Why We Are Here => Web Development => Topic started by: BoL on May 18, 2018, 08:54:59 PM

Title: Language Detection / Template Extraction
Post by: BoL on May 18, 2018, 08:54:59 PM
I'm in need of two tools or at least some inspiration for best practice

1st is detecting languages used on web page, as some tests show that lang attributes are accurate 80% of the time, so something more robust that actually looks at the content. I'm aware of a technique that looks at two-three character combos which apparently works well, also perhaps popular words from each language. Anyone seen an implementation (with code or explanation) that works well?

2nd is somewhat related, evaluating 1 or more web pages from a domain and being able to detect the main content area of a page. Seen anything that claims to work well (code or explanation would be great)
Title: Re: Language Detection / Template Extraction
Post by: littleman on May 18, 2018, 09:41:43 PM
BoL, that's an interesting challenge.  I never have had to deal with sorting languages.

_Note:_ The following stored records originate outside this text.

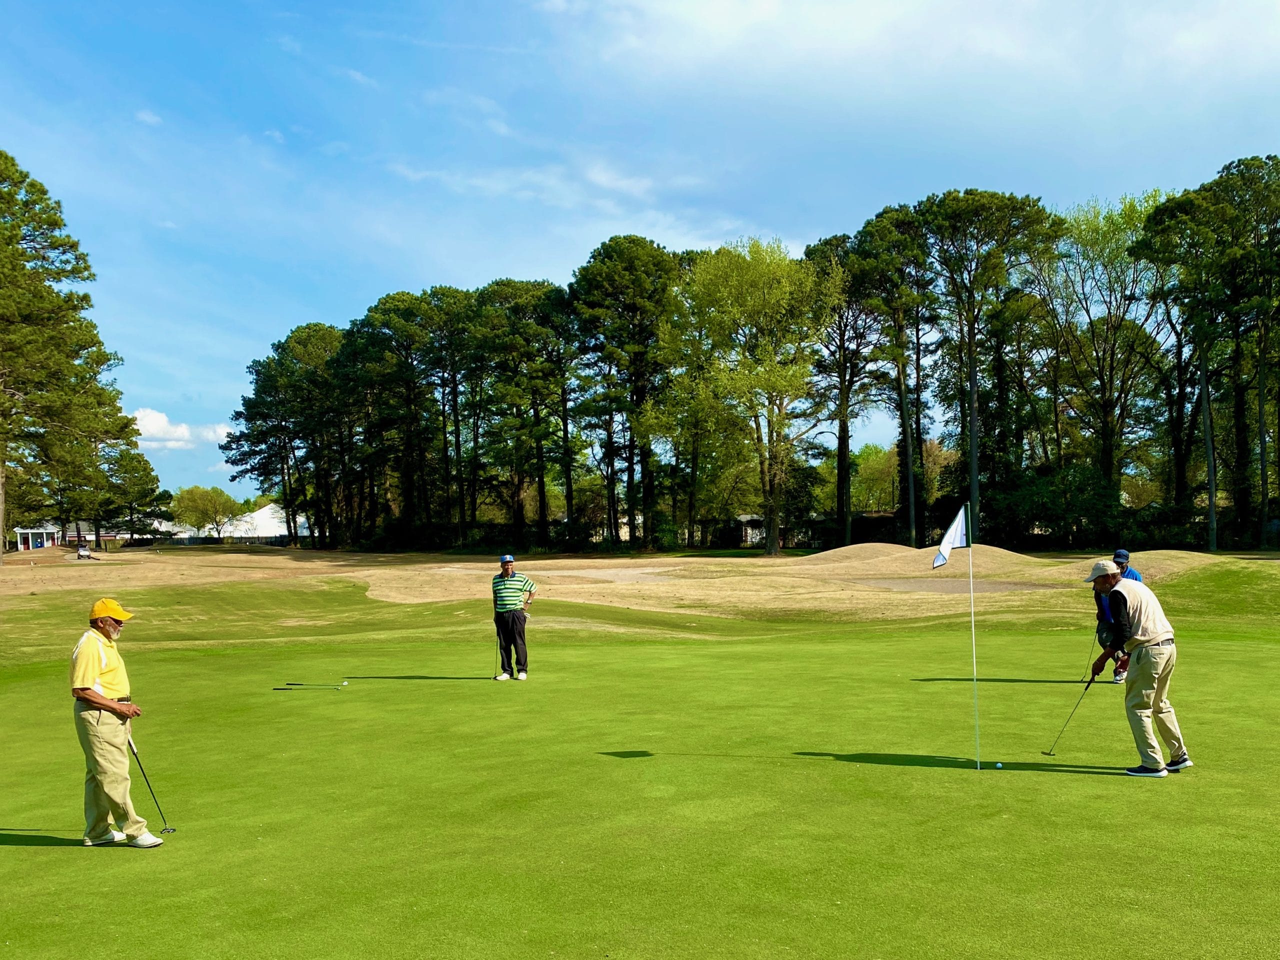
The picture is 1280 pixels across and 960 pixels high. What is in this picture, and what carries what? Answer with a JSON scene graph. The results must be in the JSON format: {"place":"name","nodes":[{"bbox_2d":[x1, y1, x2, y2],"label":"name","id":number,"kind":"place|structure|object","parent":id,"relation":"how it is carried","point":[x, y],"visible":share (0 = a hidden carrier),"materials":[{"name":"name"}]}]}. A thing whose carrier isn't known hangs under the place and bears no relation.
{"place":"outdoors","nodes":[
{"label":"outdoors","id":0,"kind":"place"},
{"bbox_2d":[11,524,63,550],"label":"building","id":1,"kind":"structure","parent":0,"point":[22,547],"materials":[{"name":"white paint"}]},
{"bbox_2d":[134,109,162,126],"label":"cloud","id":2,"kind":"structure","parent":0,"point":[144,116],"materials":[{"name":"white"}]},
{"bbox_2d":[130,407,234,449],"label":"cloud","id":3,"kind":"structure","parent":0,"point":[162,423],"materials":[{"name":"white"}]},
{"bbox_2d":[166,484,241,538],"label":"tree","id":4,"kind":"object","parent":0,"point":[184,496],"visible":0.98,"materials":[{"name":"green plant"}]},
{"bbox_2d":[219,502,311,539],"label":"white building","id":5,"kind":"structure","parent":0,"point":[274,520],"materials":[{"name":"white"}]},
{"bbox_2d":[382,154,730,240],"label":"cloud","id":6,"kind":"structure","parent":0,"point":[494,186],"materials":[{"name":"white"}]},
{"bbox_2d":[0,0,1279,506],"label":"sky","id":7,"kind":"structure","parent":0,"point":[229,6],"materials":[{"name":"blue"}]},
{"bbox_2d":[0,542,1279,659],"label":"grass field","id":8,"kind":"structure","parent":0,"point":[873,592],"materials":[{"name":"plant"}]},
{"bbox_2d":[0,149,139,563],"label":"pine tree","id":9,"kind":"object","parent":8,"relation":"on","point":[1,154],"visible":0.99,"materials":[{"name":"plant"}]},
{"bbox_2d":[75,543,92,558],"label":"golf cart","id":10,"kind":"object","parent":8,"relation":"on","point":[83,549],"visible":0.96,"materials":[{"name":"white plastic"}]},
{"bbox_2d":[89,445,172,547],"label":"tree","id":11,"kind":"object","parent":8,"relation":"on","point":[136,469],"visible":0.82,"materials":[{"name":"plant"}]},
{"bbox_2d":[148,534,295,546],"label":"fence","id":12,"kind":"object","parent":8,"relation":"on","point":[205,541],"visible":0.48,"materials":[{"name":"wood"}]},
{"bbox_2d":[222,322,345,548],"label":"tree","id":13,"kind":"object","parent":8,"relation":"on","point":[247,410],"visible":0.92,"materials":[{"name":"green plant"}]},
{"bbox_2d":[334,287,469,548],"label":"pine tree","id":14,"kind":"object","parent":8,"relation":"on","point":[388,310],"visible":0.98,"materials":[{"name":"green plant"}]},
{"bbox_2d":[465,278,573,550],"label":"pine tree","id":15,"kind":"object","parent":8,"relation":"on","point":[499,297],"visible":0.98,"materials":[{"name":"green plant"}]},
{"bbox_2d":[569,236,686,551],"label":"pine tree","id":16,"kind":"object","parent":8,"relation":"on","point":[645,278],"visible":1,"materials":[{"name":"plant"}]},
{"bbox_2d":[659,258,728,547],"label":"tree","id":17,"kind":"object","parent":8,"relation":"on","point":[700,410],"visible":0.78,"materials":[{"name":"green plant"}]},
{"bbox_2d":[684,236,837,555],"label":"tree","id":18,"kind":"object","parent":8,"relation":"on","point":[772,544],"visible":1,"materials":[{"name":"green plant"}]},
{"bbox_2d":[805,228,887,543],"label":"pine tree","id":19,"kind":"object","parent":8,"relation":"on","point":[828,248],"visible":0.85,"materials":[{"name":"green plant"}]},
{"bbox_2d":[789,542,914,567],"label":"mound","id":20,"kind":"object","parent":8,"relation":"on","point":[841,552],"visible":0.75,"materials":[{"name":"beige plant"}]},
{"bbox_2d":[849,201,937,544],"label":"pine tree","id":21,"kind":"object","parent":8,"relation":"on","point":[875,229],"visible":0.95,"materials":[{"name":"green plant"}]},
{"bbox_2d":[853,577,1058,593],"label":"sand bunker","id":22,"kind":"object","parent":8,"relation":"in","point":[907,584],"visible":0.64,"materials":[{"name":"brown sand"}]},
{"bbox_2d":[920,189,1061,541],"label":"pine tree","id":23,"kind":"object","parent":8,"relation":"on","point":[973,393],"visible":0.98,"materials":[{"name":"green plant"}]},
{"bbox_2d":[992,464,1124,549],"label":"shrub","id":24,"kind":"object","parent":8,"relation":"on","point":[1079,504],"visible":0.83,"materials":[{"name":"green plant"}]},
{"bbox_2d":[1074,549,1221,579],"label":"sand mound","id":25,"kind":"object","parent":8,"relation":"on","point":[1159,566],"visible":0.62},
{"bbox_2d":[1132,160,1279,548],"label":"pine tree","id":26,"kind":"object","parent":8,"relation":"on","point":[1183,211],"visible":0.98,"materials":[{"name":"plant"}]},
{"bbox_2d":[0,593,1279,959],"label":"putting green","id":27,"kind":"object","parent":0,"point":[695,657],"visible":0.85,"materials":[{"name":"green plant"}]},
{"bbox_2d":[68,598,163,846],"label":"man","id":28,"kind":"object","parent":27,"relation":"on","point":[96,662],"visible":0.98},
{"bbox_2d":[125,735,174,833],"label":"golf club","id":29,"kind":"object","parent":28,"relation":"in","point":[133,751],"visible":0.96,"materials":[{"name":"black metal"}]},
{"bbox_2d":[283,680,345,686],"label":"golf club","id":30,"kind":"object","parent":27,"relation":"on","point":[298,684],"visible":0.98,"materials":[{"name":"black"}]},
{"bbox_2d":[492,555,535,680],"label":"man","id":31,"kind":"object","parent":27,"relation":"on","point":[507,566],"visible":0.97},
{"bbox_2d":[492,625,501,674],"label":"golf club","id":32,"kind":"object","parent":31,"relation":"in","point":[496,644],"visible":0.66,"materials":[{"name":"black"}]},
{"bbox_2d":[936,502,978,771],"label":"golf flag","id":33,"kind":"object","parent":27,"relation":"in","point":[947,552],"visible":0.98,"materials":[{"name":"white fabric"}]},
{"bbox_2d":[966,502,981,771],"label":"flagpole","id":34,"kind":"object","parent":27,"relation":"in","point":[973,654],"visible":0.97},
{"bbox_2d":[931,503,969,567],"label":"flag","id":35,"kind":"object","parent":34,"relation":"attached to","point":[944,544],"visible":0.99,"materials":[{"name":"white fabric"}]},
{"bbox_2d":[993,760,1003,768],"label":"golf ball","id":36,"kind":"object","parent":27,"relation":"on","point":[1000,765],"visible":0.97,"materials":[{"name":"white plastic"}]},
{"bbox_2d":[1095,547,1139,681],"label":"man","id":37,"kind":"object","parent":27,"relation":"on","point":[1117,557],"visible":0.36},
{"bbox_2d":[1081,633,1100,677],"label":"golf club","id":38,"kind":"object","parent":37,"relation":"in","point":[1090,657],"visible":0.73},
{"bbox_2d":[1085,557,1191,775],"label":"man","id":39,"kind":"object","parent":27,"relation":"on","point":[1146,652],"visible":0.98},
{"bbox_2d":[1043,670,1098,756],"label":"golf club","id":40,"kind":"object","parent":39,"relation":"in","point":[1050,754],"visible":0.98,"materials":[{"name":"black metal"}]},
{"bbox_2d":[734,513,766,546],"label":"building","id":41,"kind":"structure","parent":0,"point":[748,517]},
{"bbox_2d":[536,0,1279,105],"label":"cloud","id":42,"kind":"structure","parent":0,"point":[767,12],"materials":[{"name":"white"}]},
{"bbox_2d":[1045,188,1173,504],"label":"tree","id":43,"kind":"object","parent":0,"point":[1130,208],"visible":0.86,"materials":[{"name":"green plant"}]}
]}

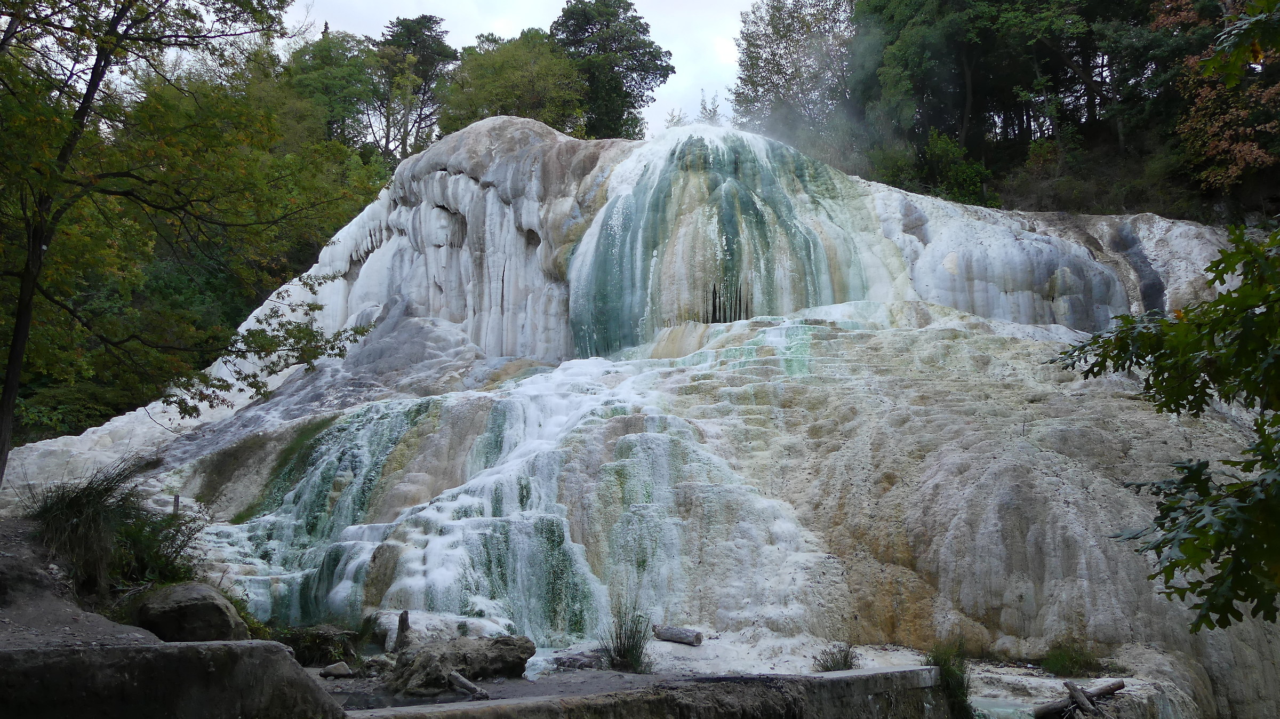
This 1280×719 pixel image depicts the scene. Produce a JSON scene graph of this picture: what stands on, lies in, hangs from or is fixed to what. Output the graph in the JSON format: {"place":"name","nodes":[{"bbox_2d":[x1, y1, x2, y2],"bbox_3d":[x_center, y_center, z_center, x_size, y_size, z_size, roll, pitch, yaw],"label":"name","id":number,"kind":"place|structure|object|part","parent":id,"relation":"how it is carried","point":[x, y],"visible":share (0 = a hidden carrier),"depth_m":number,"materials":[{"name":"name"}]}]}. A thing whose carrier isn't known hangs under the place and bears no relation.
{"place":"outdoors","nodes":[
{"label":"outdoors","id":0,"kind":"place"},
{"bbox_2d":[0,518,163,650],"label":"ground","id":1,"kind":"structure","parent":0,"point":[22,558],"materials":[{"name":"grey soil"}]},
{"bbox_2d":[28,459,198,593],"bbox_3d":[-4.695,1.515,8.827,1.900,1.221,1.949,0,-7,0],"label":"grass clump","id":2,"kind":"object","parent":1,"relation":"on","point":[72,508],"visible":0.81,"depth_m":8.64,"materials":[{"name":"green plant"}]},
{"bbox_2d":[0,637,347,718],"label":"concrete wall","id":3,"kind":"structure","parent":0,"point":[255,647],"depth_m":4.97,"materials":[{"name":"grey concrete"}]},
{"bbox_2d":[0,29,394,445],"label":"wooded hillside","id":4,"kind":"structure","parent":0,"point":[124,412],"materials":[{"name":"green plant"}]},
{"bbox_2d":[283,27,381,149],"label":"tree","id":5,"kind":"object","parent":4,"relation":"on","point":[336,83],"visible":0.7,"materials":[{"name":"green plant"}]},
{"bbox_2d":[374,14,457,158],"label":"tree","id":6,"kind":"object","parent":4,"relation":"on","point":[422,42],"visible":0.81,"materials":[{"name":"green plant"}]},
{"bbox_2d":[441,25,588,134],"label":"tree","id":7,"kind":"object","parent":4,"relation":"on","point":[505,83],"visible":0.77,"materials":[{"name":"green plant"}]},
{"bbox_2d":[547,0,672,139],"label":"tree","id":8,"kind":"object","parent":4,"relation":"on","point":[665,69],"visible":0.8,"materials":[{"name":"green plant"}]},
{"bbox_2d":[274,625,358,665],"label":"shrub","id":9,"kind":"object","parent":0,"point":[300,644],"visible":0.67,"depth_m":9.41,"materials":[{"name":"green plant"}]},
{"bbox_2d":[394,610,411,650],"bbox_3d":[-2.293,2.683,9.673,0.182,0.471,0.214,0,-7,0],"label":"tree stump","id":10,"kind":"object","parent":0,"point":[406,615],"visible":0.87,"depth_m":9.63,"materials":[{"name":"brown wood"}]},
{"bbox_2d":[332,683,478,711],"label":"water pool","id":11,"kind":"structure","parent":0,"point":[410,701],"materials":[{"name":"liquid"}]},
{"bbox_2d":[282,0,759,140],"label":"sky","id":12,"kind":"structure","parent":0,"point":[505,37],"materials":[{"name":"white"}]},
{"bbox_2d":[550,650,604,669],"bbox_3d":[-0.560,2.842,9.384,0.437,0.180,0.473,-7,-10,42],"label":"rock","id":13,"kind":"object","parent":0,"point":[570,658],"visible":0.82,"depth_m":9.26,"materials":[{"name":"grey stone"}]},
{"bbox_2d":[598,597,654,672],"bbox_3d":[-0.119,2.591,9.365,0.779,0.696,0.843,0,-7,0],"label":"grass clump","id":14,"kind":"object","parent":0,"point":[632,649],"visible":0.85,"depth_m":9.33,"materials":[{"name":"green plant"}]},
{"bbox_2d":[0,114,1278,715],"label":"rock formation","id":15,"kind":"structure","parent":0,"point":[1010,498],"materials":[{"name":"stone"}]},
{"bbox_2d":[172,494,180,514],"bbox_3d":[-5.760,1.996,12.374,0.085,0.601,0.085,0,-7,0],"label":"wooden post","id":16,"kind":"object","parent":15,"relation":"on","point":[177,498],"visible":0.56,"depth_m":12.38,"materials":[{"name":"brown wood"}]},
{"bbox_2d":[196,334,827,654],"label":"waterfall","id":17,"kind":"structure","parent":15,"relation":"on","point":[554,396],"materials":[{"name":"liquid"}]},
{"bbox_2d":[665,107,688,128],"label":"small tree","id":18,"kind":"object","parent":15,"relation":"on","point":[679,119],"visible":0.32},
{"bbox_2d":[652,624,703,645],"bbox_3d":[0.410,3.027,10.930,0.666,0.195,0.198,-5,-8,32],"label":"log","id":19,"kind":"object","parent":15,"relation":"on","point":[681,633],"visible":0.99,"depth_m":10.85,"materials":[{"name":"grey wood"}]},
{"bbox_2d":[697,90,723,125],"label":"tree","id":20,"kind":"object","parent":15,"relation":"on","point":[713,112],"visible":0.46,"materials":[{"name":"green plant"}]},
{"bbox_2d":[565,123,884,358],"label":"waterfall","id":21,"kind":"structure","parent":15,"relation":"on","point":[730,190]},
{"bbox_2d":[811,641,860,671],"bbox_3d":[1.887,2.869,9.490,0.600,0.342,0.627,0,-7,0],"label":"grass tuft","id":22,"kind":"object","parent":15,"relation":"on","point":[846,656],"visible":0.74,"depth_m":9.50,"materials":[{"name":"green plant"}]},
{"bbox_2d":[1039,637,1108,676],"bbox_3d":[4.531,3.144,10.453,0.851,0.421,0.873,0,-7,0],"label":"grass tuft","id":23,"kind":"object","parent":15,"relation":"on","point":[1072,658],"visible":0.8,"depth_m":10.45,"materials":[{"name":"green plant"}]},
{"bbox_2d":[1033,678,1126,718],"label":"log","id":24,"kind":"object","parent":15,"relation":"on","point":[1114,688],"visible":0.95,"depth_m":8.74,"materials":[{"name":"brown wood"}]},
{"bbox_2d":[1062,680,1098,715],"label":"driftwood","id":25,"kind":"object","parent":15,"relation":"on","point":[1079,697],"visible":0.98,"depth_m":8.58,"materials":[{"name":"brown wood"}]},
{"bbox_2d":[337,665,953,718],"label":"concrete wall","id":26,"kind":"structure","parent":0,"point":[922,669],"depth_m":6.95,"materials":[{"name":"grey stone"}]},
{"bbox_2d":[968,695,1039,718],"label":"pool","id":27,"kind":"structure","parent":0,"point":[1010,708],"materials":[{"name":"liquid"}]},
{"bbox_2d":[790,122,1279,223],"label":"wooded hillside","id":28,"kind":"structure","parent":0,"point":[1114,172],"materials":[{"name":"green plant"}]},
{"bbox_2d":[731,0,860,143],"label":"tree","id":29,"kind":"object","parent":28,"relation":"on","point":[774,60],"visible":0.82,"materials":[{"name":"plant"}]},
{"bbox_2d":[920,128,995,207],"bbox_3d":[10.619,-6.129,34.303,3.310,3.453,3.415,6,-9,-39],"label":"shrub","id":30,"kind":"object","parent":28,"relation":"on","point":[973,181],"visible":0.7,"depth_m":33.75,"materials":[{"name":"green plant"}]},
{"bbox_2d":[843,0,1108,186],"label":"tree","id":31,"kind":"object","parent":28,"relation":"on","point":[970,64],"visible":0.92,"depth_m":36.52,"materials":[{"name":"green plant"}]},
{"bbox_2d":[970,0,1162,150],"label":"tree","id":32,"kind":"object","parent":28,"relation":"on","point":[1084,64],"visible":0.85,"depth_m":35.63,"materials":[{"name":"plant"}]},
{"bbox_2d":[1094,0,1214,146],"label":"tree","id":33,"kind":"object","parent":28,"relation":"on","point":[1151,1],"visible":0.61,"depth_m":32.55,"materials":[{"name":"plant"}]},
{"bbox_2d":[1150,0,1279,195],"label":"autumn tree","id":34,"kind":"object","parent":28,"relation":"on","point":[1241,149],"visible":0.75,"depth_m":25.61,"materials":[{"name":"plant"}]},
{"label":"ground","id":35,"kind":"structure","parent":0},
{"bbox_2d":[0,0,367,489],"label":"tree","id":36,"kind":"object","parent":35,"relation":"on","point":[33,279],"visible":0.99,"depth_m":10.51,"materials":[{"name":"plant"}]},
{"label":"tree trunk","id":37,"kind":"part","parent":36,"relation":"part of","materials":[{"name":"brown wood"}]},
{"bbox_2d":[127,579,248,641],"bbox_3d":[-3.699,2.102,8.097,0.942,0.580,0.889,-2,-7,16],"label":"boulder","id":38,"kind":"object","parent":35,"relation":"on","point":[181,603],"visible":0.83,"depth_m":7.82,"materials":[{"name":"grey stone"}]},
{"bbox_2d":[320,660,353,677],"bbox_3d":[-2.665,2.738,8.771,0.290,0.132,0.252,-3,-8,20],"label":"rock","id":39,"kind":"object","parent":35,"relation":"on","point":[336,672],"visible":0.99,"depth_m":8.70,"materials":[{"name":"grey stone"}]},
{"bbox_2d":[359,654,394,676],"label":"rock","id":40,"kind":"object","parent":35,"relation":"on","point":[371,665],"visible":0.85,"depth_m":8.75,"materials":[{"name":"grey stone"}]},
{"bbox_2d":[384,634,536,693],"bbox_3d":[-1.547,2.603,8.504,1.268,0.465,0.989,0,-7,0],"label":"rock","id":41,"kind":"object","parent":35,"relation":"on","point":[478,649],"visible":0.92,"depth_m":8.30,"materials":[{"name":"grey stone"}]},
{"bbox_2d":[447,670,488,698],"bbox_3d":[-1.364,2.564,7.823,0.488,0.171,0.163,-6,-9,40],"label":"driftwood","id":42,"kind":"object","parent":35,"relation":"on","point":[461,681],"visible":0.97,"depth_m":7.79,"materials":[{"name":"wood"}]},
{"bbox_2d":[924,638,973,718],"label":"grass clump","id":43,"kind":"object","parent":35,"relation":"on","point":[959,685],"visible":0.72,"depth_m":8.57,"materials":[{"name":"green plant"}]},
{"bbox_2d":[1050,0,1279,631],"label":"tree","id":44,"kind":"object","parent":35,"relation":"on","point":[1223,544],"visible":1,"depth_m":4.69,"materials":[{"name":"green plant"}]}
]}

I poked around a bit to see what was out there.
https://github.com/optimaize/language-detector
http://pear.php.net/package/Text_LanguageDetect
(you may have already known about these...)
Title: Re: Language Detection / Template Extraction
Post by: BoL on May 22, 2018, 08:26:49 AM
Thanks Littleman, those both look very helpful. Having read around it seems detections can get as good as 99%, at least for the major languages. I'll dig around to see how those compare.

The template extraction problem I have an idea of how one would work but there's doesn't seem to be much (public) code out there, and it is much more of a SE-specific problem than language.